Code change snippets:
* * *

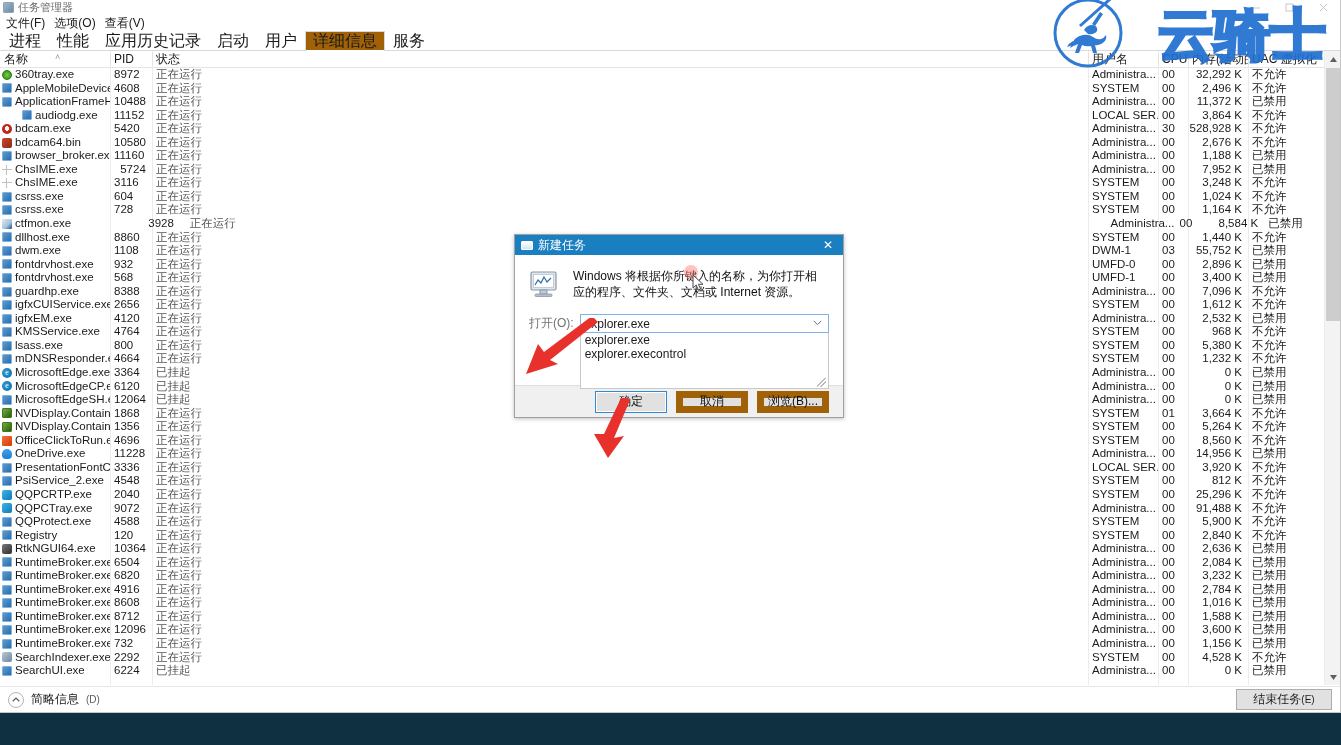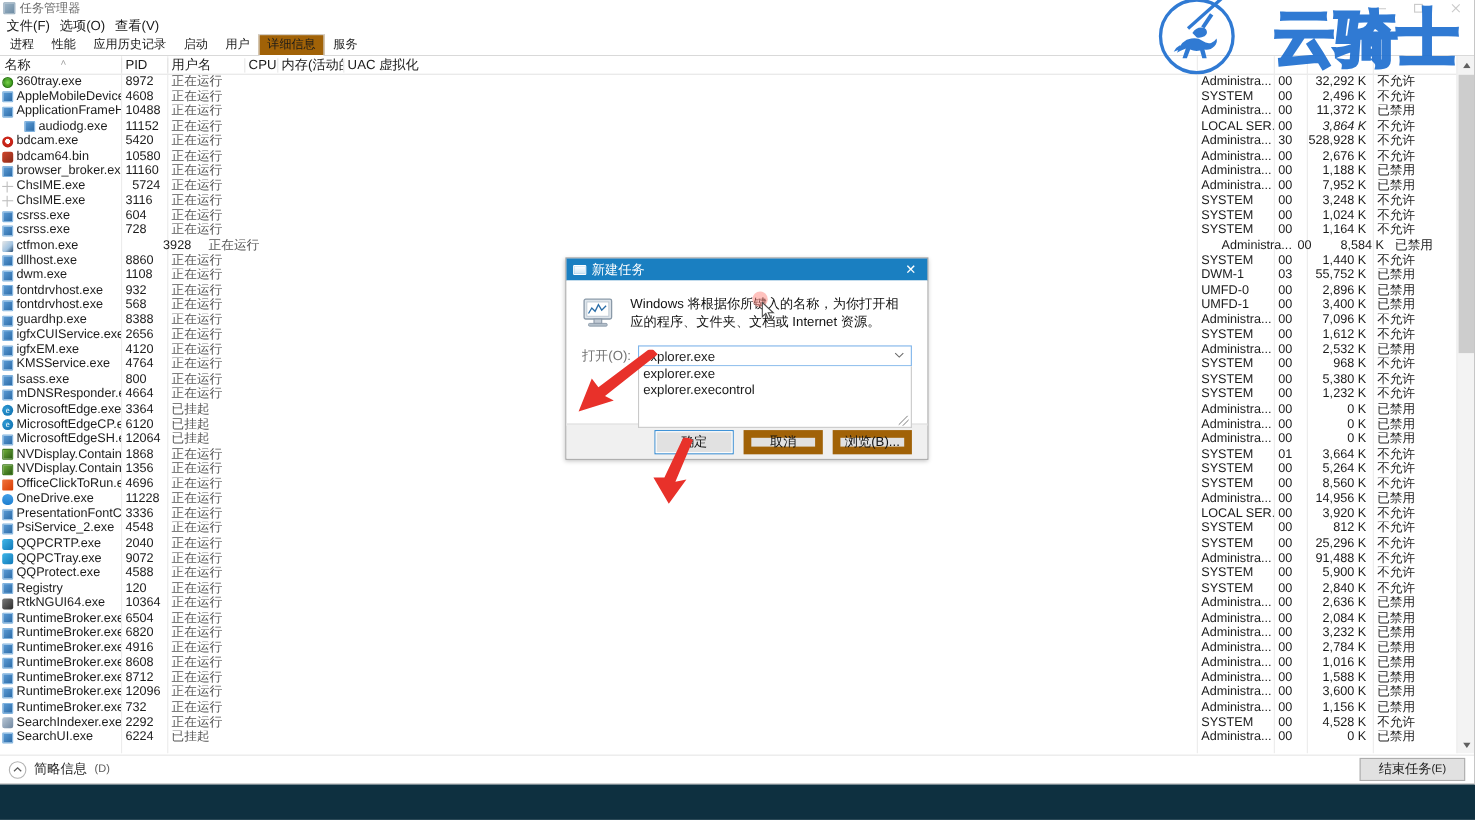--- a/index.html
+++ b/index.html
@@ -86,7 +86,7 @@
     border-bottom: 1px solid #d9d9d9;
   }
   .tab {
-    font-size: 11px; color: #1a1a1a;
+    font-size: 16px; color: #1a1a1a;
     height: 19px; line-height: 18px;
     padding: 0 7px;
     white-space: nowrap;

* * *

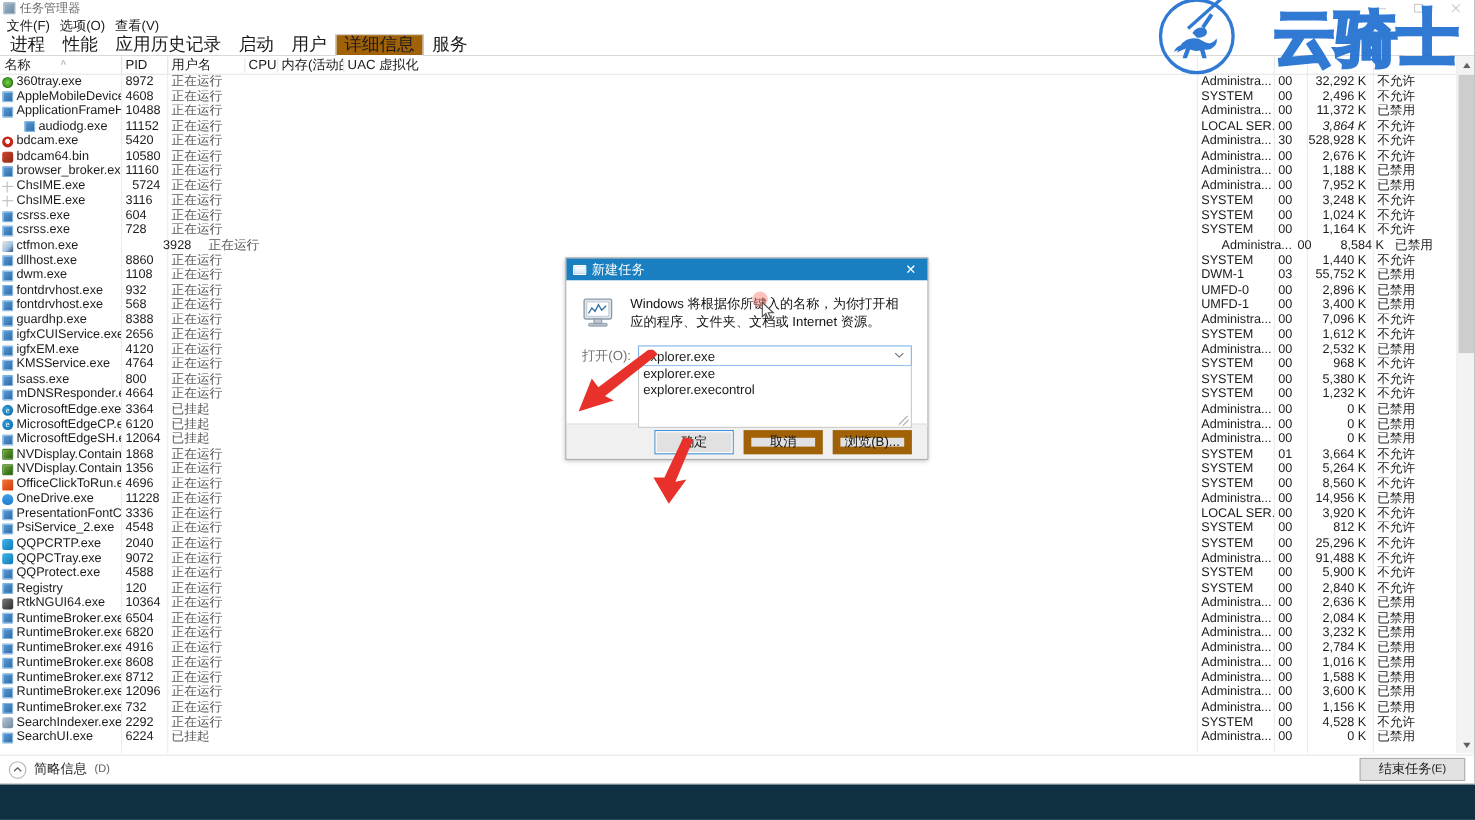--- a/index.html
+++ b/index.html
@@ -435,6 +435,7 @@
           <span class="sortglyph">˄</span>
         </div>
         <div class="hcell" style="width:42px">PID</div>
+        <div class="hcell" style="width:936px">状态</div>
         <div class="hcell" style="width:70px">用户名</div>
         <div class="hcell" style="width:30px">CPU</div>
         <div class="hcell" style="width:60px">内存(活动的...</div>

* * *

=== What you are asked to do ===
Some lines above hold the word "size". Copy all of them.

=== Task answer ===
-    font-size: 11px; color: #1a1a1a;
+    font-size: 16px; color: #1a1a1a;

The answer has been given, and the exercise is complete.